America's cities are getting safer, but the suburbs — the areas long designated a safe haven from urban turmoil — are taking a turn for the worse.
Homicides in big cities dropped 16.7 percent from 2001 through 2010 but murders jumped 16.9 percent in suburbs during the same period, The Wall Street Journal reported, citing studies from the Bureau of Justice Statistics.
The recent increase in suburban murders stems from domestic violence, robberies gone wrong and of course, high-profile massacres, according to the Journal.
The most recent example of a suburb rocked by violence is Newtown, Conn., which was blindsided by an elementary school shooting rampage that left 27 dead.

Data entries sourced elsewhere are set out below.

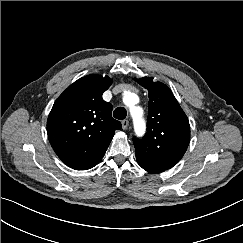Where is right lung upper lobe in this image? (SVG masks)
<instances>
[{"label":"right lung upper lobe","instance_id":"obj_1","mask_svg":"<svg viewBox=\"0 0 243 243\" xmlns=\"http://www.w3.org/2000/svg\"><path fill=\"white\" fill-rule=\"evenodd\" d=\"M112 80L88 75L70 85L55 101L47 120V134L57 156L68 167L87 170L103 158L119 121L112 105L102 99Z\"/></svg>","mask_w":243,"mask_h":243}]
</instances>
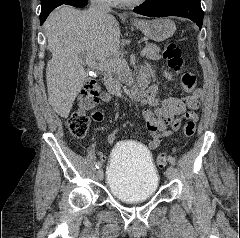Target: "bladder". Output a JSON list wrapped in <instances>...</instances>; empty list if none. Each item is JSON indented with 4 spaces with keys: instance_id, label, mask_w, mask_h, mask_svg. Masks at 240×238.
<instances>
[{
    "instance_id": "1",
    "label": "bladder",
    "mask_w": 240,
    "mask_h": 238,
    "mask_svg": "<svg viewBox=\"0 0 240 238\" xmlns=\"http://www.w3.org/2000/svg\"><path fill=\"white\" fill-rule=\"evenodd\" d=\"M159 180V172L146 148L132 142L114 148L106 182L109 192L117 200L126 203L146 201L155 195Z\"/></svg>"
}]
</instances>
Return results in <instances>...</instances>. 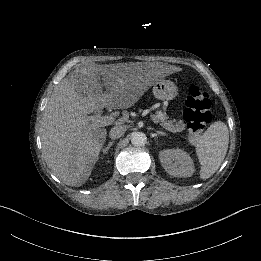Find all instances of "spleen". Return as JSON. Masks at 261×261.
Masks as SVG:
<instances>
[{"instance_id": "3e777b00", "label": "spleen", "mask_w": 261, "mask_h": 261, "mask_svg": "<svg viewBox=\"0 0 261 261\" xmlns=\"http://www.w3.org/2000/svg\"><path fill=\"white\" fill-rule=\"evenodd\" d=\"M228 143L227 125L221 119L211 123L195 146L200 179H209L219 169L227 153Z\"/></svg>"}]
</instances>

Suburbs of Houston, Pittsburgh, and Atlanta saw the biggest spike in violence during the nine-year period. Atlanta's suburbs alone saw violent crime rise 23 percent between 2000 and 2008, while violent crime in the city itself dropped 49 percent, according to the Journal.
The rise can be attributed to cash-strapped suburban police departments that don't have the resources to keep up, and possibly to a shift in suburban demographics.
Back in 2010 the Brookings Institution found that suburbs are more likely to be home to minorities and the poor while younger, educated whites move to the cities, The Huffington Post reported at the time.